The planned sale is against Massachusetts laws establishing the museum, which requires the museum to maintain any gifts it receives "for the people of Berkshire County and the general public," the complaint says.
"Once sold, it is highly unlikely that any of the pieces will remain in Berkshire County or in a public institution where they can be seen and enjoyed," the complaint says. Besides Thomas, Jarvis and Peter Rockwell, the plaintiffs include two local artists and several members of the museum. They are represented by the Boston law firm Foley Hoag LLP.
The museum has consistently stood by its decision to sell the art. "We believe we have strong legal grounds for our deaccessioning and we are confident in our new vision plan which will allow this important local museum to continue to contribute to the educational and cultural life of this region for another century," trustees president Elizabeth McGraw said in a statement on Friday.

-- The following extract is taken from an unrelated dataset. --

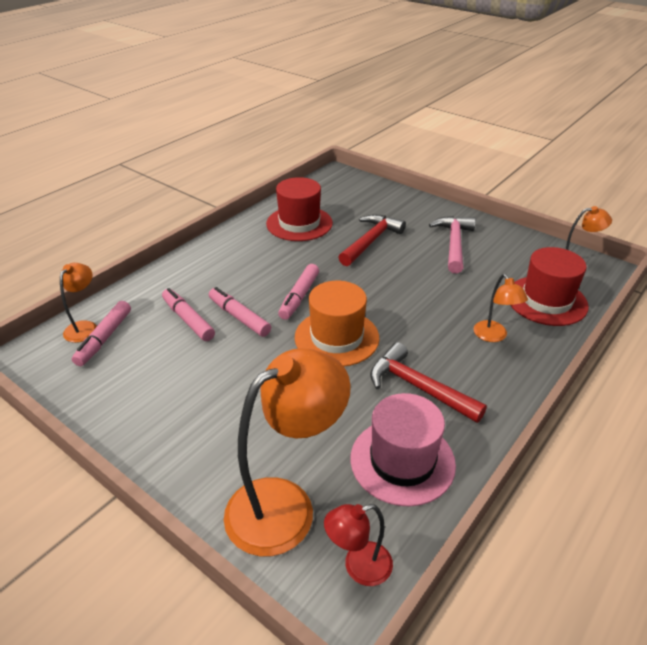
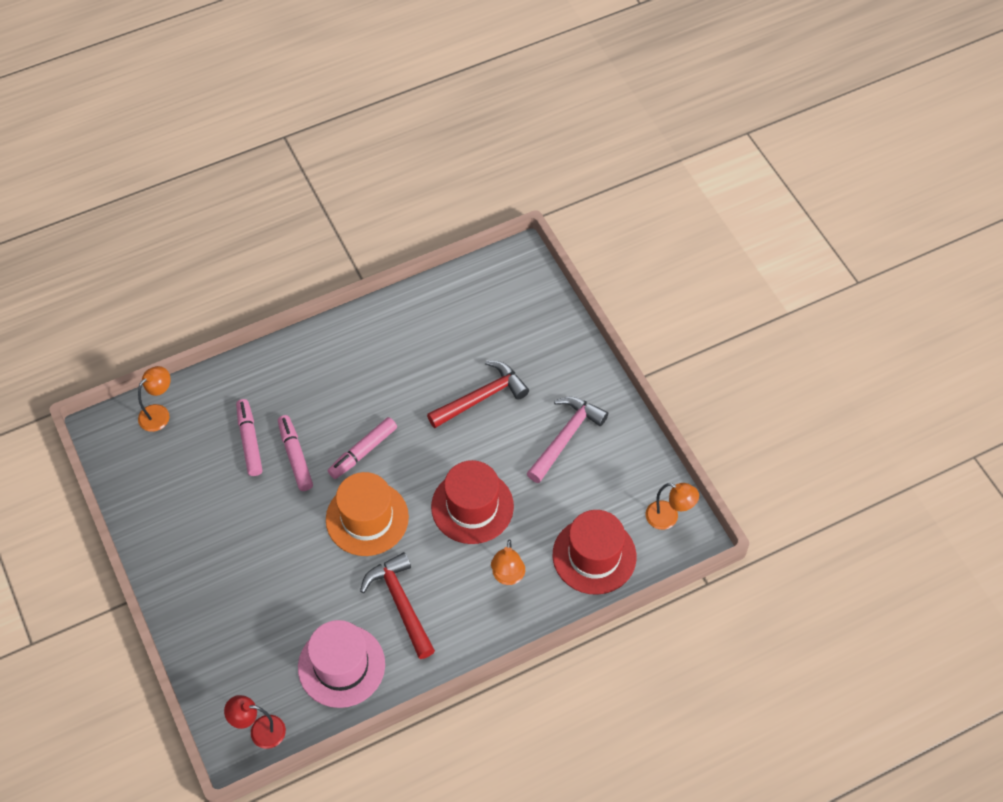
camera: 25 degrees right, 20 degrees up
pink marker [72,301,131,366] -> none
orange lamp [224,348,351,556] -> none
red hat [266,177,333,241] -> red hat moved to [431,460,514,544]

The museum came under intense national and local criticism after it announced in July that is was auctioning the art. The American Alliance of Museums and the Association of Art Museum Directors said in a joint statement that the sale violated a sacred museum rule that collections are not to be sold to pay bills.
The works for sale include Rockwell's "Shaftsbury Blacksmith Shop" and "Shuffleton's Barbershop," both of which the illustrator gave as gifts to the museum when he lived in nearby Stockbridge. Works by Alexander Calder, Albert Bierstadt and George Henry Durrie also are on the auction block.
Museum trustees and officials say the museum is in dire financial straits and may close for good if it doesn't sell the works. They say it is hoped that the sale will raise as much as $60 million, which will be used to boost the endowment by $40 million, with the other $20 million being used to renovate the museum as it changes its mission to focus more on natural history and science.
The complaint says the museum's financial troubles are greatly exaggerated.